Shire se spécialise dans les médicaments contre le trouble du déficit de l’attention et de l’hyperactivité (TDAH) ; c’est d’ailleurs elle qui fabrique le fameux Adderall, de la famille des amphétamines. Elle vend également une autre pilule efficace contre le TDAH, le Vyvanse, une autre sorte d’amphétamine, depuis plusieurs années. Or il s’est avéré par la suite que le Vyvanse peut également aider à contrôler le trouble de l’hyperphagie — qui consiste à manger souvent de manière abusive, mais sans se «punir» par la suite (en se faisant vomir, en se sur-entraînant, etc), ce qui distingue le problème de la boulimie.

Shire ayant récemment obtenu l’aval des autorités américaines pour faire la promotion du Vyvanse contre le trouble de l’hyperphagie — ce qui n’est pas le cas au Canada, du moins pour l’instant —, la compagnie s’est mise à promouvoir… la maladie. L’ex-joueuse de tennis Monica Seles, qui en est atteint, a fait plusieurs apparitions médiatiques pour parler de son combat contre ce problème… et a reçu des cachets de Shire pour ce faire. L’entreprise a également mis sur pied un site web sur la maladie (qui ne parle nulle part du Vyvanse, mais conseille aux patients de «magasiner» les médecins afin d’en trouver un qui signera le diagnostic) et finance des associations de patients, qui répandent la «bonne nouvelle» sur les réseaux sociaux.

Remarquez, rien de tout cela n’est nécessairement condamnable. L’appui financier d’une entreprise privée, s’il doit être dévoilé et s’il vient mettre un astérisque au bout des témoignages, n’implique pas nécessairement de mauvaise foi — même si c’est souvent ce que l’on soupçonne d’emblée. Il n’est pas déraisonnable de présumer que Mme Seles et les groupes de patients veulent sincèrement aider d’autres gens atteints du syndrome, et que la compagnie a simplement cherché (et trouvé) des célébrités/experts/groupes d’entraide qui tenaient déjà un discours qui faisait son affaire. Un peu comme Ciment Lafarge avait trouvé des alliés objectifs chez les groupes environnementaux opposés à la construction d’une nouvelle cimenterie en Gaspésie.

Mais cela reste inquiétant aux yeux de scientifiques cités par le NYT, notamment parce que Shire a déjà déployé le même genre de tactique pour mousser le TDAH par le passé — et que le nombre de diagnostics (et de prescriptions abusives) a explosé depuis. Sur ce point, je ne suis pas sûr du tout qu’il faille y voir entièrement, ni même principalement une manigance de BigPharma. Disons qu’on vit dans une société où les parents (en moyenne, s’entend) n’encadrent pas autant les enfants qu’avant et, en même temps, ont plus de mal à endurer le bruit et le désordre qui viennent avec la marmaille. Le terreau était pas mal fertile, mettons.

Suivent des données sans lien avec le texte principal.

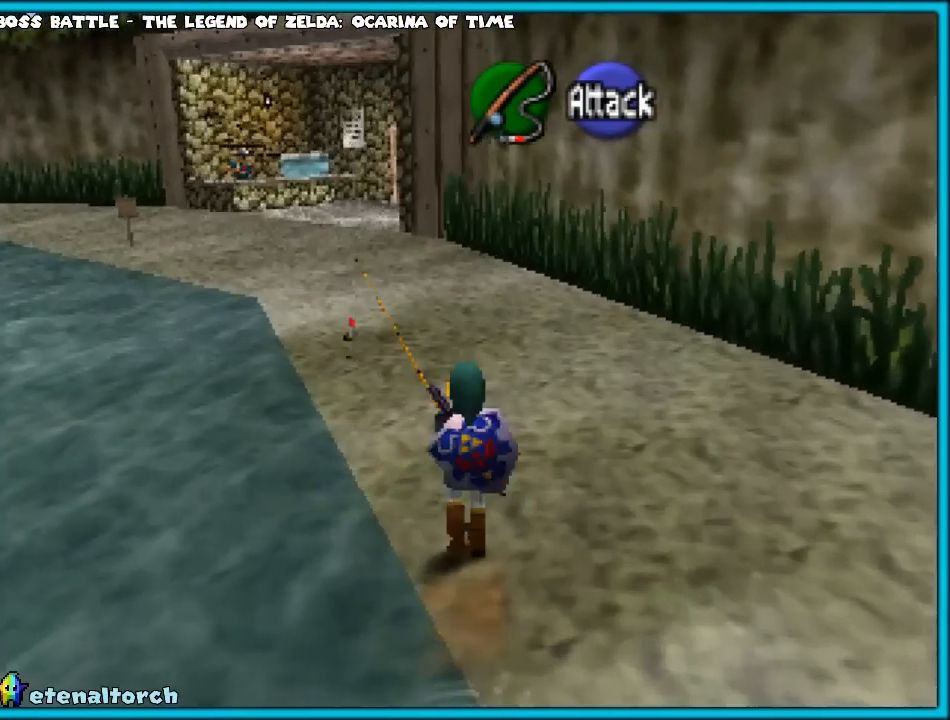
{"buttons": [], "left_stick": "up", "events": [[200, "A", "up"], [217, "Z", "down"], [350, "Z", "up"]]}
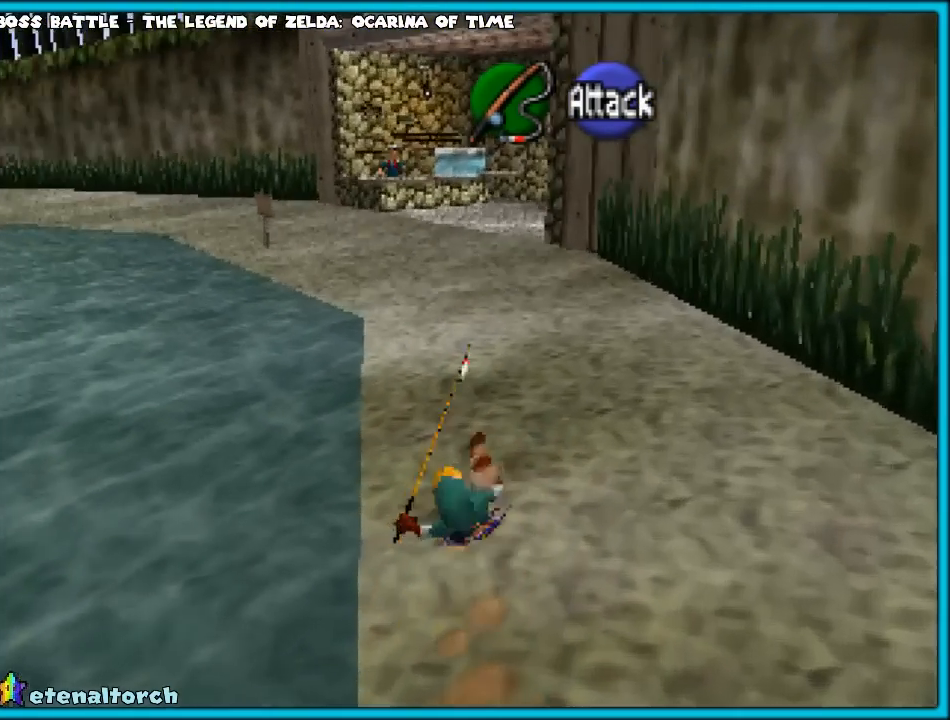
{"buttons": ["A"], "left_stick": "up", "events": [[283, "A", "down"]]}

Mais Shire a déjà enfreint les règles de publicités pour ses médicaments dans le passé (ça lui a d’ailleurs coûté 56 millions $ l’automne dernier), et que le Vyvanse est connu pour créer une addiction. Quand on sait cela, on est content de voir les ficelles que l’article du Times met en lumière…

Et le plus malheureux, en tout ceci, est peut-être que pour ce genre de problèmes, la thérapie est souvent plus efficace que la médication, mais qu’elle n’a pas (du tout) les mêmes moyens de se faire valoir.